------ DATA SUPPLIED ------
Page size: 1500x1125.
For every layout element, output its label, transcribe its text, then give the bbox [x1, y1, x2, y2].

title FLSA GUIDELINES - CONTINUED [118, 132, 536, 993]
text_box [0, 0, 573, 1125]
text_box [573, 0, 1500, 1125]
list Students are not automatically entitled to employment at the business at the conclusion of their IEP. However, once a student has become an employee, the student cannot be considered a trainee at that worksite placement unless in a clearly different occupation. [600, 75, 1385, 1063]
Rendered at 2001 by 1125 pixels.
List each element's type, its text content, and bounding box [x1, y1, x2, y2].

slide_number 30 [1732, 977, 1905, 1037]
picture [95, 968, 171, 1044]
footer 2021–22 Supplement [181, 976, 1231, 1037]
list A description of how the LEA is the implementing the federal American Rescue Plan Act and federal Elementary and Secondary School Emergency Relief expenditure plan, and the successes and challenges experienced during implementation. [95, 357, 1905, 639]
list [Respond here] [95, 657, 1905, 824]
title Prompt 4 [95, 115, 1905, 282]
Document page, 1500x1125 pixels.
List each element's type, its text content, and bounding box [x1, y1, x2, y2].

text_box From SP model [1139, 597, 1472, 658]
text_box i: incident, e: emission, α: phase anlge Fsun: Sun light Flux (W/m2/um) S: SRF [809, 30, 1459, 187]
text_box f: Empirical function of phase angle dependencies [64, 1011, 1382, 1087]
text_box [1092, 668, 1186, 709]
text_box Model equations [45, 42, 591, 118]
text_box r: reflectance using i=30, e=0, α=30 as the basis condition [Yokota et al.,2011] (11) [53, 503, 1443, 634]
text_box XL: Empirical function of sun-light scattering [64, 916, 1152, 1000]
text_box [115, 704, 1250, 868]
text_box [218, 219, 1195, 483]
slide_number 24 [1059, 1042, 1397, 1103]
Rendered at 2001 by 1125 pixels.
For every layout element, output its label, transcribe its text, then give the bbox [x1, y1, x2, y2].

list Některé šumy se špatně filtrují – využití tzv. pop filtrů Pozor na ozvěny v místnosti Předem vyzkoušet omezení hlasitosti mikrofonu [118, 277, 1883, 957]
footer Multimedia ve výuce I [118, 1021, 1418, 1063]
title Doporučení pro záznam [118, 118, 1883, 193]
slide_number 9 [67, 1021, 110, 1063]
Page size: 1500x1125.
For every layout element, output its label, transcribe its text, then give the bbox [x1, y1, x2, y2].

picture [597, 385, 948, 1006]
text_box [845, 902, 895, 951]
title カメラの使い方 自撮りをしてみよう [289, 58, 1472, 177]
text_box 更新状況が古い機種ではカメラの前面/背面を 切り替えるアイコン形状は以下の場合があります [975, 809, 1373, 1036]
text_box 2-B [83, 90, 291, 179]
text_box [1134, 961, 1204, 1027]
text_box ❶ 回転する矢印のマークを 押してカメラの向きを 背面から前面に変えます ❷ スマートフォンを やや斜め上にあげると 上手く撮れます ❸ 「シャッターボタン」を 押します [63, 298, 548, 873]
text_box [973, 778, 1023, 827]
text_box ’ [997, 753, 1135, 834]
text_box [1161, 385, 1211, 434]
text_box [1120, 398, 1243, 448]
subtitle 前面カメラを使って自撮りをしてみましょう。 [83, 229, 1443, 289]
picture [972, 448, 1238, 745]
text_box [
------
* [EXERCISE DESCRIPTION]: Each line above is to be restated exactly.

* [SOLUTION TO THIS PROBLEM]:
Page size: 1500x1125.
For every layout element, output its label, transcribe its text, then give the bbox [x1, y1, x2, y2].

title FLSA GUIDELINES - CONTINUED [118, 132, 536, 993]
text_box [0, 0, 573, 1125]
text_box [573, 0, 1500, 1125]
list Students are not automatically entitled to employment at the business at the conclusion of their IEP. However, once a student has become an employee, the student cannot be considered a trainee at that worksite placement unless in a clearly different occupation. [600, 75, 1385, 1063]
Rendered at 2001 by 1125 pixels.
List each element's type, its text content, and bounding box [x1, y1, x2, y2].

slide_number 30 [1732, 977, 1905, 1037]
picture [95, 968, 171, 1044]
footer 2021–22 Supplement [181, 976, 1231, 1037]
list A description of how the LEA is the implementing the federal American Rescue Plan Act and federal Elementary and Secondary School Emergency Relief expenditure plan, and the successes and challenges experienced during implementation. [95, 357, 1905, 639]
list [Respond here] [95, 657, 1905, 824]
title Prompt 4 [95, 115, 1905, 282]
Document page, 1500x1125 pixels.
List each element's type, its text content, and bounding box [x1, y1, x2, y2].

text_box From SP model [1139, 597, 1472, 658]
text_box i: incident, e: emission, α: phase anlge Fsun: Sun light Flux (W/m2/um) S: SRF [809, 30, 1459, 187]
text_box f: Empirical function of phase angle dependencies [64, 1011, 1382, 1087]
text_box [1092, 668, 1186, 709]
text_box Model equations [45, 42, 591, 118]
text_box r: reflectance using i=30, e=0, α=30 as the basis condition [Yokota et al.,2011] (11) [53, 503, 1443, 634]
text_box XL: Empirical function of sun-light scattering [64, 916, 1152, 1000]
text_box [115, 704, 1250, 868]
text_box [218, 219, 1195, 483]
slide_number 24 [1059, 1042, 1397, 1103]
Rendered at 2001 by 1125 pixels.
For every layout element, output its label, transcribe its text, then give the bbox [x1, y1, x2, y2].

list Některé šumy se špatně filtrují – využití tzv. pop filtrů Pozor na ozvěny v místnosti Předem vyzkoušet omezení hlasitosti mikrofonu [118, 277, 1883, 957]
footer Multimedia ve výuce I [118, 1021, 1418, 1063]
title Doporučení pro záznam [118, 118, 1883, 193]
slide_number 9 [67, 1021, 110, 1063]
Page size: 1500x1125.
For every layout element, output its label, transcribe its text, then give the bbox [x1, y1, x2, y2].

picture [597, 385, 948, 1006]
text_box [845, 902, 895, 951]
title カメラの使い方 自撮りをしてみよう [289, 58, 1472, 177]
text_box 更新状況が古い機種ではカメラの前面/背面を 切り替えるアイコン形状は以下の場合があります [975, 809, 1373, 1036]
text_box 2-B [83, 90, 291, 179]
text_box [1134, 961, 1204, 1027]
text_box ❶ 回転する矢印のマークを 押してカメラの向きを 背面から前面に変えます ❷ スマートフォンを やや斜め上にあげると 上手く撮れます ❸ 「シャッターボタン」を 押します [63, 298, 548, 873]
text_box [973, 778, 1023, 827]
text_box ’ [997, 753, 1135, 834]
text_box [1161, 385, 1211, 434]
text_box [1120, 398, 1243, 448]
subtitle 前面カメラを使って自撮りをしてみましょう。 [83, 229, 1443, 289]
picture [972, 448, 1238, 745]
text_box [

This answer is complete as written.